Table of Contents:
Required Minimum Distributions
The Coronavirus pandemic of 2020 has affected everyone. There is no one left untouched one way or another by these historic times. Among those perhaps most financially unnerved are those in retirement living on their lifetime savings and now wondering if they have enough to sustain retirement. There have been several recent legislative tax changes to the retirement landscape that retirees need to know in order preserve their accounts.
In late 2019 President Trump signed the SECURE Act which made a number of changes to the treatment of and planning around retirement accounts. One of the changes that will affect many retirement account owners is the delay of required withdrawals. Retirement account holders benefit from tax deductible contributions and tax deferred growth in retirement accounts, but the tax system does not allow these benefits to continue indefinitely. The system historically subjected retirement accounts to required minimum distributions (RMDs) once the account holder reaches age 70½. The SECURE Act postponed these RMDs until the year the account holder attains age 72. This change was slated to begin in 2020 but as we will see under the CARES Act it will not actually take effect until 2021.
In response to the current pandemic, Congress worked quickly to pass the CARES Act which is an expansive piece of legislation valued at north of $2 trillion. Many of the CARES Act changes are focused on keeping small businesses afloat and keeping employees employed, but Congress did not forget about retirees.
The CARES Act suspends required minimum distributions for 2020 for traditional IRAs, SEP IRAs, SIMPLE IRAs, 401(k)s, 403(b)s, and Governmental 457(b) plans. Owners of these accounts will not be required to take any withdrawals in 2020. Notably defined benefit plans are not included in this provision and therefore are still subject to 2020 required minimum distributions.
One of the main reasons for suspension of 2020 RMDs is that RMDs are based on the account balance as of December 31st of the previous year. Congress did not want to force retirement account distributions based on December 2019 with the market having fallen 24.2% between the end of 2019 and the day the CARES Act was passed. This introduces multiple options for retirees looking at their accounts for 2020.
Option #2: Maintain Normal Course and Speed
For others, these retirement accounts represent the vast majority of the household assets and are needed to live on each and every year. Those that already take distributions in excess of RMDs will likely already have sufficient cash or short-term bonds in the retirement account to fund upcoming distributions. While you might not be able to forgo 2020 distributions, consider leaving equity holdings invested to the extent possible to allow for maximum recovery inside of the tax-advantaged account.
Option #3: Give It Away
How do these changes effect Qualified Charitable Distributions (QCDs)? QCDs are donations directly from an IRA to a public charity. The portion of a retirement account distribution given to charity is not included in income but still counts toward that year’s required minimum distribution. QCDs are a great strategy that reduces Adjusted Gross Income (AGI) which can save the taxpayer on additional Medicare premiums, the 3.8% Net Investment Income Tax, and many more tax attributes tied to AGI.

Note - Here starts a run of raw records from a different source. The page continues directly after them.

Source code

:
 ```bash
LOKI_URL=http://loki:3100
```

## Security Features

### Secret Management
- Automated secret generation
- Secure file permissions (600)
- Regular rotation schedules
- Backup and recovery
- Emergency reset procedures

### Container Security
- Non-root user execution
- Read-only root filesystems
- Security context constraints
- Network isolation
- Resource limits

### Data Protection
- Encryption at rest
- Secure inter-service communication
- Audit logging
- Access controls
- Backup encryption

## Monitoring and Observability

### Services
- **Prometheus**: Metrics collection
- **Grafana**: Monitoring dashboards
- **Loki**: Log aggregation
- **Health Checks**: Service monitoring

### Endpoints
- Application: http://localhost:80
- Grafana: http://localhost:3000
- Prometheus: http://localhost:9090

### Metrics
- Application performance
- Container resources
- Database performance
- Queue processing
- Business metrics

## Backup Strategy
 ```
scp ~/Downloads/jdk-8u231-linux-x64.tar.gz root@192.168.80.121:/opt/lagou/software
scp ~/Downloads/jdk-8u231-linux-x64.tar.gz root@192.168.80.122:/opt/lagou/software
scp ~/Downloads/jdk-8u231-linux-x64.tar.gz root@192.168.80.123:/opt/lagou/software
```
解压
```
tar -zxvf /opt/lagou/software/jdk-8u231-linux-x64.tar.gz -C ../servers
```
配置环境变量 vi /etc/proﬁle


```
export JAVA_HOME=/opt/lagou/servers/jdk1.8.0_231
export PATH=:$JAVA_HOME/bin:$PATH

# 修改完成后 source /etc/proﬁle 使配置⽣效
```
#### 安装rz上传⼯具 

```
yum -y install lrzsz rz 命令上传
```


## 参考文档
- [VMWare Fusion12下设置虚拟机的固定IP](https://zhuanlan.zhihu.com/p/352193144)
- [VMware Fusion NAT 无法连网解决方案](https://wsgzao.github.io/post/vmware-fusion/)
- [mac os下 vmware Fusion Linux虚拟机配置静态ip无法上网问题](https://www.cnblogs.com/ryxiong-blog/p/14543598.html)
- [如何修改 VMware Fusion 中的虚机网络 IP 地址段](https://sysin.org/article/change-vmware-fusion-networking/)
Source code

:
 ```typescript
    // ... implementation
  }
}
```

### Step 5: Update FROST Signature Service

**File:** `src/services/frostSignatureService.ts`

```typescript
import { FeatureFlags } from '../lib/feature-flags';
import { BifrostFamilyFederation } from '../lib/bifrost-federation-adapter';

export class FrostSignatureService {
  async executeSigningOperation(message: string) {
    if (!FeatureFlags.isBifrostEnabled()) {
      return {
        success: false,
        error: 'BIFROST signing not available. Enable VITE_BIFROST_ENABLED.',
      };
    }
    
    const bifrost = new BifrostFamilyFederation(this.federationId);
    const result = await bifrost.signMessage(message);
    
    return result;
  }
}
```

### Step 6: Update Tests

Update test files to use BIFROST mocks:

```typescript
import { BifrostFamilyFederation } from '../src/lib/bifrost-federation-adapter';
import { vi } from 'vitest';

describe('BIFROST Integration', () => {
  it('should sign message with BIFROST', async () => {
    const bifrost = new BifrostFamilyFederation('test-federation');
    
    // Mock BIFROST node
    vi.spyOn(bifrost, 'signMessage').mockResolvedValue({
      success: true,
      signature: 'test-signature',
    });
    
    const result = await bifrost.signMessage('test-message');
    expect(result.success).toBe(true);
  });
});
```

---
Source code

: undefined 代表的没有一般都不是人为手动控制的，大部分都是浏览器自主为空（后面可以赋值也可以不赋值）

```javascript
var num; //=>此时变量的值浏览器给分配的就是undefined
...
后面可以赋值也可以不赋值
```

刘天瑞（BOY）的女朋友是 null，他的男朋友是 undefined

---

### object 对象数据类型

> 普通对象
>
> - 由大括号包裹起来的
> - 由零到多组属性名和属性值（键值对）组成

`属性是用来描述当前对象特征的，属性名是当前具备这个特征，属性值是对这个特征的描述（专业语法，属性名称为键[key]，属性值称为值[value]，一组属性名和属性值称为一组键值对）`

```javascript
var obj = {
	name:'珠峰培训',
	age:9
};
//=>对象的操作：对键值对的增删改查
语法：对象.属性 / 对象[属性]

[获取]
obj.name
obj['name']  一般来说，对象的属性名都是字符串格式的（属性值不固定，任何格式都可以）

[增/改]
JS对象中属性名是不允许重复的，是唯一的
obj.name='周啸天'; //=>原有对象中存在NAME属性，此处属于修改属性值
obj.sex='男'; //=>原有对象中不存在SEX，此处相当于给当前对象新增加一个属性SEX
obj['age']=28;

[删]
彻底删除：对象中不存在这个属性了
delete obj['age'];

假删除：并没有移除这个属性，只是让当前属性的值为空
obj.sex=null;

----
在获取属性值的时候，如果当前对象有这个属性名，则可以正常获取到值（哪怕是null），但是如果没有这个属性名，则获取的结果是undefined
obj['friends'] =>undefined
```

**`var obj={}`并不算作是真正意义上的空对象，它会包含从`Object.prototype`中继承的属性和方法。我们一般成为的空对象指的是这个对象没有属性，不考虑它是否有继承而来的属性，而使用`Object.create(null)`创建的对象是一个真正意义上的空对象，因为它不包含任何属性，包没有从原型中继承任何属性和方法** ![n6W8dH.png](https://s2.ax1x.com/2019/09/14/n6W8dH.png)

Retirees should consider forgoing any 2020 QCDs and perhaps double their originally planned 2021 QCD. If making charitable contributions in 2020 is a priority, the IRA holder should determine whether they expect to itemize and would benefit from making gifts outside of their IRA. If the taxpayer’s itemized deductions will not exceed their standard deduction, donations made outside of their IRA will yield no tax benefit and (if making 2020 donations is a priority) those donations should be made via a QCD.
That being said, the idea is that to the extent possible, retirees should leave retirement accounts untapped during 2020 to maximize the re-growth of the investments inside. Keep in mind when looking at doubling 2021 that QCDs are capped at $100,000 annually per individual. In the case of a married couple both spouses can make up to $100,000 of QCDs from their respective retirement accounts.
The CARES Act makes available the opportunity to leave retirement accounts invested inside of the tax-deferred wrapper by forgoing any 2020 RMDs while market prices are depressed. You and your advisor should take time to re-evaluate your 2020 distribution schedule in light of these recent changes to make sure your distribution and charitable giving plan fits with your goals and your personal tax situation.